__Problem statement__.
Collect every line of the material below that contains the string "gratuita", and copy each one out. Case counts, so include only lines where the letters match in case.

^^^^^^^^

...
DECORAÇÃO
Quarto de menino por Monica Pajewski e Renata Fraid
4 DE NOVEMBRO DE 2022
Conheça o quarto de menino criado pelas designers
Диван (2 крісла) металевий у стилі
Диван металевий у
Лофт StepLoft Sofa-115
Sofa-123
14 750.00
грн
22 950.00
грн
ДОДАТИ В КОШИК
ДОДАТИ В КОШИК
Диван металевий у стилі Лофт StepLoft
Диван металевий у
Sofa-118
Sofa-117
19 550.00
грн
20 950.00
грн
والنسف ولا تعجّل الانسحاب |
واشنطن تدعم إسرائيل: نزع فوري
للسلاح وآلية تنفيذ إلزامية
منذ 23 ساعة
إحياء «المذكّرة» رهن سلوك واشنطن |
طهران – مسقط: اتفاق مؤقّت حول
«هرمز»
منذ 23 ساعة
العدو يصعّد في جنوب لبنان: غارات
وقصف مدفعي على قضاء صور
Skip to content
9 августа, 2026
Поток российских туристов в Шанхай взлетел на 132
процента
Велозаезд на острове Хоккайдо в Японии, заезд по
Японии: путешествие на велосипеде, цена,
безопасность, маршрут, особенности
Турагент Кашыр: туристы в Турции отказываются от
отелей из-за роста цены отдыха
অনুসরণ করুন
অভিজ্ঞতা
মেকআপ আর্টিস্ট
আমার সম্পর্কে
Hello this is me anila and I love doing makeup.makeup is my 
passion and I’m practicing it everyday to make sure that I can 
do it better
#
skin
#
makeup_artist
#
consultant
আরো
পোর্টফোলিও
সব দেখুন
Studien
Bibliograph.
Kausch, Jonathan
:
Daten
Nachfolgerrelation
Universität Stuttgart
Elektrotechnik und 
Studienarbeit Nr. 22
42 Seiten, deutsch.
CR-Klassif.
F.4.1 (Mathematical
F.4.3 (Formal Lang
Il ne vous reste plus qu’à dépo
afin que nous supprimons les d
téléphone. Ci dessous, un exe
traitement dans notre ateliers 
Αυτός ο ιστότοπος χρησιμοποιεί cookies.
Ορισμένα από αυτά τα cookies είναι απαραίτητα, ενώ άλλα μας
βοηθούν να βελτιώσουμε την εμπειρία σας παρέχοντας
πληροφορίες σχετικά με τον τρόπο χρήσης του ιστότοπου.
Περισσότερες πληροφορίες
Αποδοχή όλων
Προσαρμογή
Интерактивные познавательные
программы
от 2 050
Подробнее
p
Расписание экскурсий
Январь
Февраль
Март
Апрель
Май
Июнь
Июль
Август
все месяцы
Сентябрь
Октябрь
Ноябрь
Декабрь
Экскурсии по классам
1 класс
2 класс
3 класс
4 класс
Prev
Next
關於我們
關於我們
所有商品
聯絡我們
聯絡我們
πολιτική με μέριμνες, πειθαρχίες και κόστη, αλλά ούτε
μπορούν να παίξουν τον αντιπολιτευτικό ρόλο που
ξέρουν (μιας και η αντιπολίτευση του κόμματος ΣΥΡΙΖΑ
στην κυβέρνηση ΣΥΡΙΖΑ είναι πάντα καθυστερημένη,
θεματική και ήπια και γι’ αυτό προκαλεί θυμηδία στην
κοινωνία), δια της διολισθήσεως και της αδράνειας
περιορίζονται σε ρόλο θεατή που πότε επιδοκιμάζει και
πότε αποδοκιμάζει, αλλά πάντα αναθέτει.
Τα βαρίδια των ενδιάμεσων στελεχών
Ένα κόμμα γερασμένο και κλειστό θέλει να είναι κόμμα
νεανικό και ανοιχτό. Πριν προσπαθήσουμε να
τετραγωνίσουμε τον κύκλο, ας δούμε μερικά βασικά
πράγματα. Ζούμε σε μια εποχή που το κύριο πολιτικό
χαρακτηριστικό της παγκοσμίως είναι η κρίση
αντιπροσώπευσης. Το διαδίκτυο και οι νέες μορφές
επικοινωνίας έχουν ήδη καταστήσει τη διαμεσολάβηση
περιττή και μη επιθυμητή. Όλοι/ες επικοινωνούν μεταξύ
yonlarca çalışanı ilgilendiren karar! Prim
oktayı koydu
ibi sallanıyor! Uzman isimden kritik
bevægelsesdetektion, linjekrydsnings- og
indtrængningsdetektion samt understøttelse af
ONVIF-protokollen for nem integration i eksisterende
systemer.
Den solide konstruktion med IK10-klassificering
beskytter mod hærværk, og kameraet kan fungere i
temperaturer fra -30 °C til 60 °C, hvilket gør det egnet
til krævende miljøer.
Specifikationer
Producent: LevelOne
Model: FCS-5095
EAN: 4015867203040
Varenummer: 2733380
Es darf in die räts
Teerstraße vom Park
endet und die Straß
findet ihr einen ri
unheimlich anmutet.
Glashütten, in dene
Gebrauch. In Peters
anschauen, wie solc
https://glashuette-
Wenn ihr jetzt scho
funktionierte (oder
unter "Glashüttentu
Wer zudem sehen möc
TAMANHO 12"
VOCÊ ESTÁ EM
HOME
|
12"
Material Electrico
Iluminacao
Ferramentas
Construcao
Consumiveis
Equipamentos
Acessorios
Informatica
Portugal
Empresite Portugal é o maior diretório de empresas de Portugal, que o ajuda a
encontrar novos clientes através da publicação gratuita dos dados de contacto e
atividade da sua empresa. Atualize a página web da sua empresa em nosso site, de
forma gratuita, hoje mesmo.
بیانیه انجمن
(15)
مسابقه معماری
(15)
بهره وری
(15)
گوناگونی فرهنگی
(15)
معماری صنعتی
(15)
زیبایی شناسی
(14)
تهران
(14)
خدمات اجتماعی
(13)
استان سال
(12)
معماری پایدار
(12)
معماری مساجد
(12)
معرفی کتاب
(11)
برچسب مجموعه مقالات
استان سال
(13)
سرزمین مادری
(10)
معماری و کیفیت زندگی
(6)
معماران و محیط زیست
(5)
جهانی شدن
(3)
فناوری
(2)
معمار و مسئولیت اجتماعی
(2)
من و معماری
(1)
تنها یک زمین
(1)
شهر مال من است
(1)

^^^^^^^^

__Finished exercise__.
encontrar novos clientes através da publicação gratuita dos dados de contacto e
forma gratuita, hoje mesmo.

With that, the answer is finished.